### [INFORMATION GIVEN]
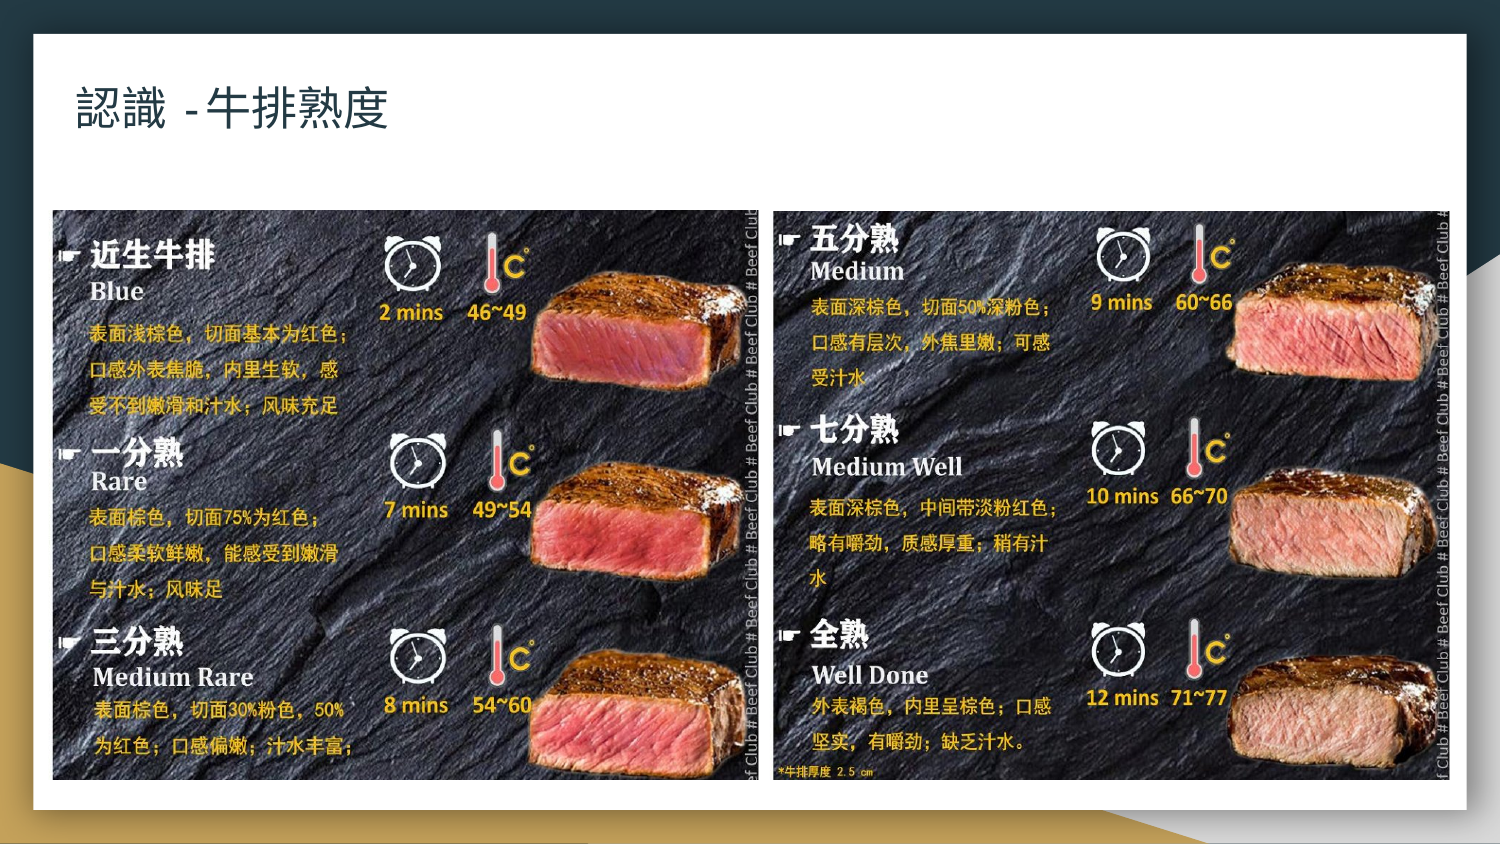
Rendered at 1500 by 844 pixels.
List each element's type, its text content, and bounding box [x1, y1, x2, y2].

picture [769, 210, 1450, 780]
picture [48, 210, 759, 780]
title 認識 -牛排熟度 [60, 56, 1292, 154]
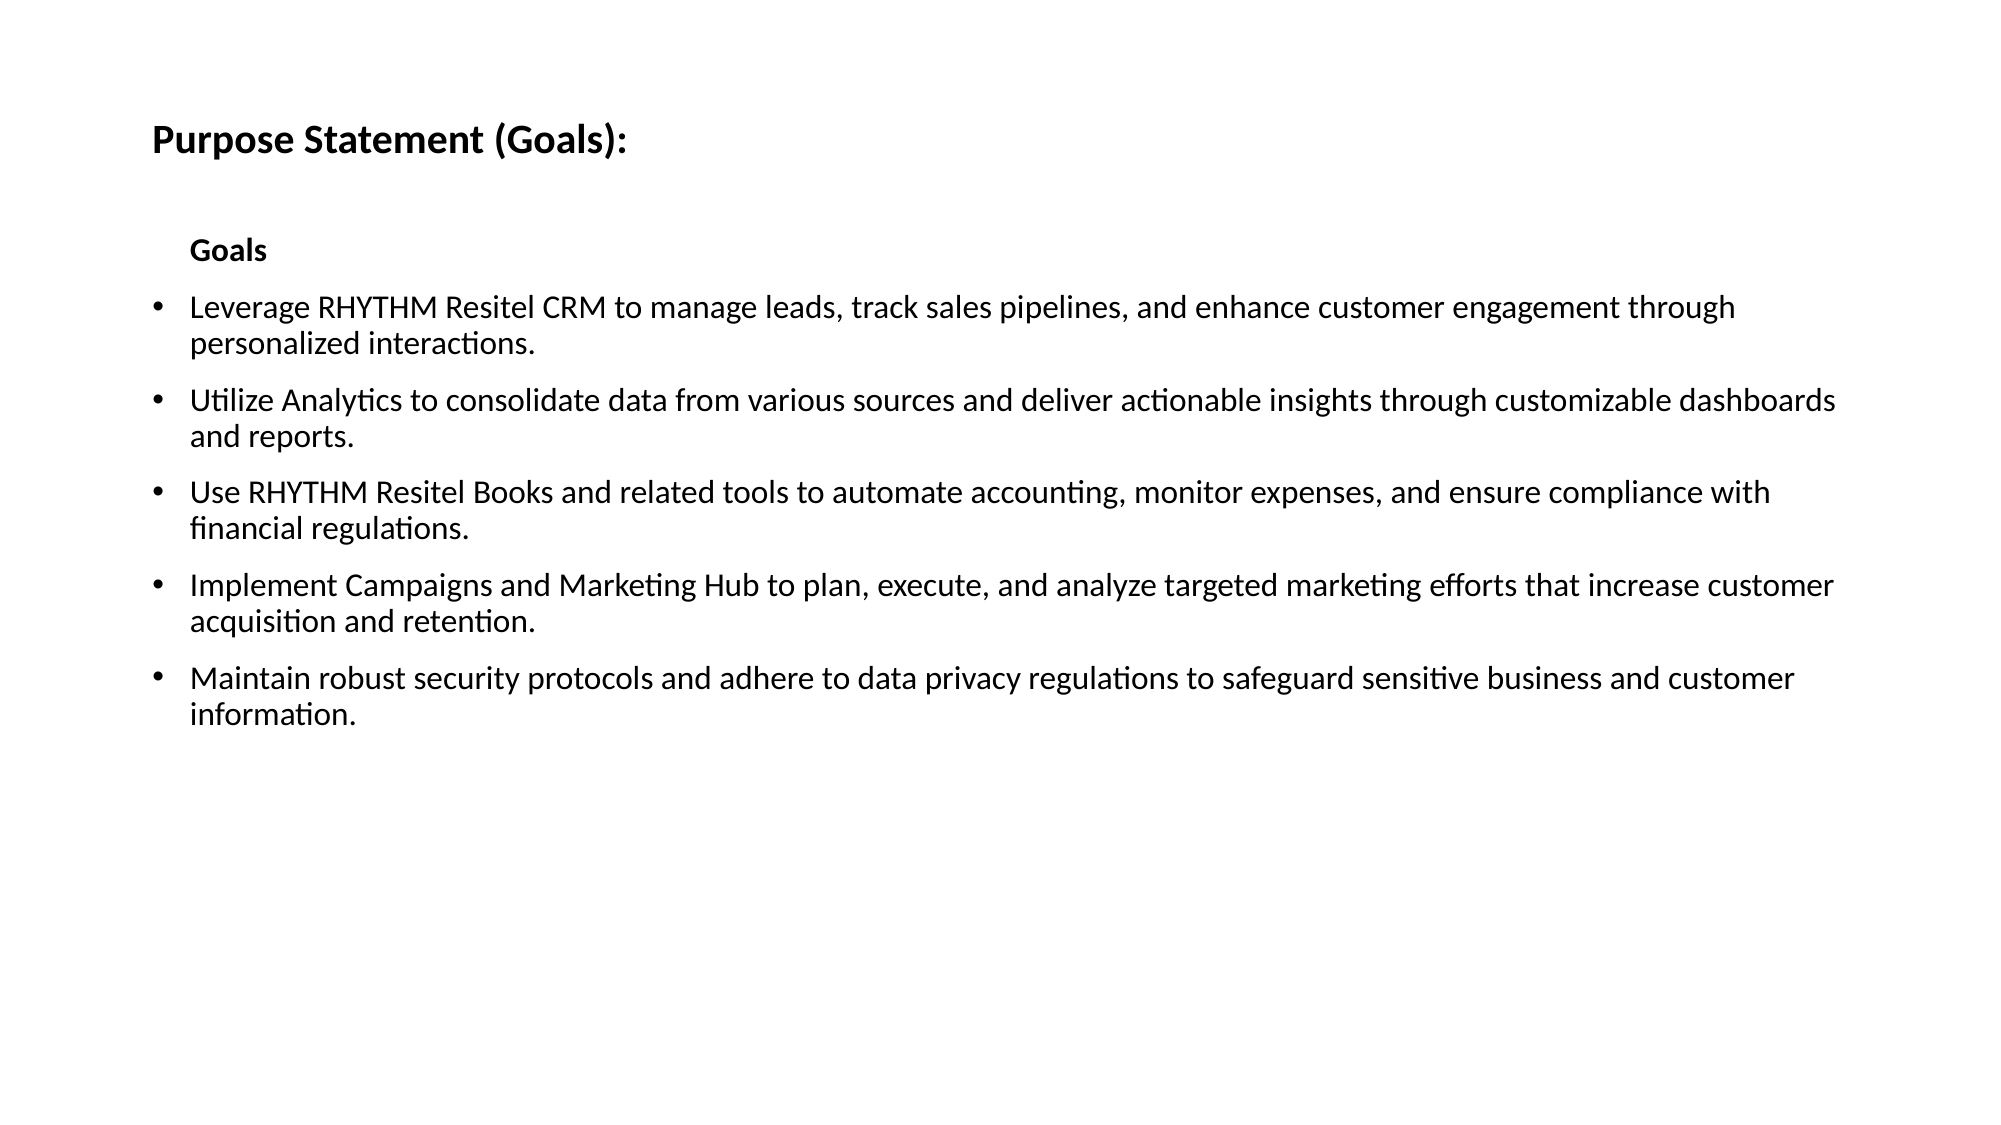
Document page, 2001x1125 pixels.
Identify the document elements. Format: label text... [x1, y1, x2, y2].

### [TASK DETAILS]
With every picture removed, give the entries above again exactly.

### [RESPONSE AREA]
Rendered at 1500 by 844 pixels.
List each element's type, its text content, and bounding box [x1, y1, x2, y2].

picture [769, 210, 1450, 780]
picture [48, 210, 759, 780]
title 認識 -牛排熟度 [60, 56, 1292, 154]
Document page, 2001x1125 pixels.
Identify the document elements. Format: label text... [x1, y1, x2, y2].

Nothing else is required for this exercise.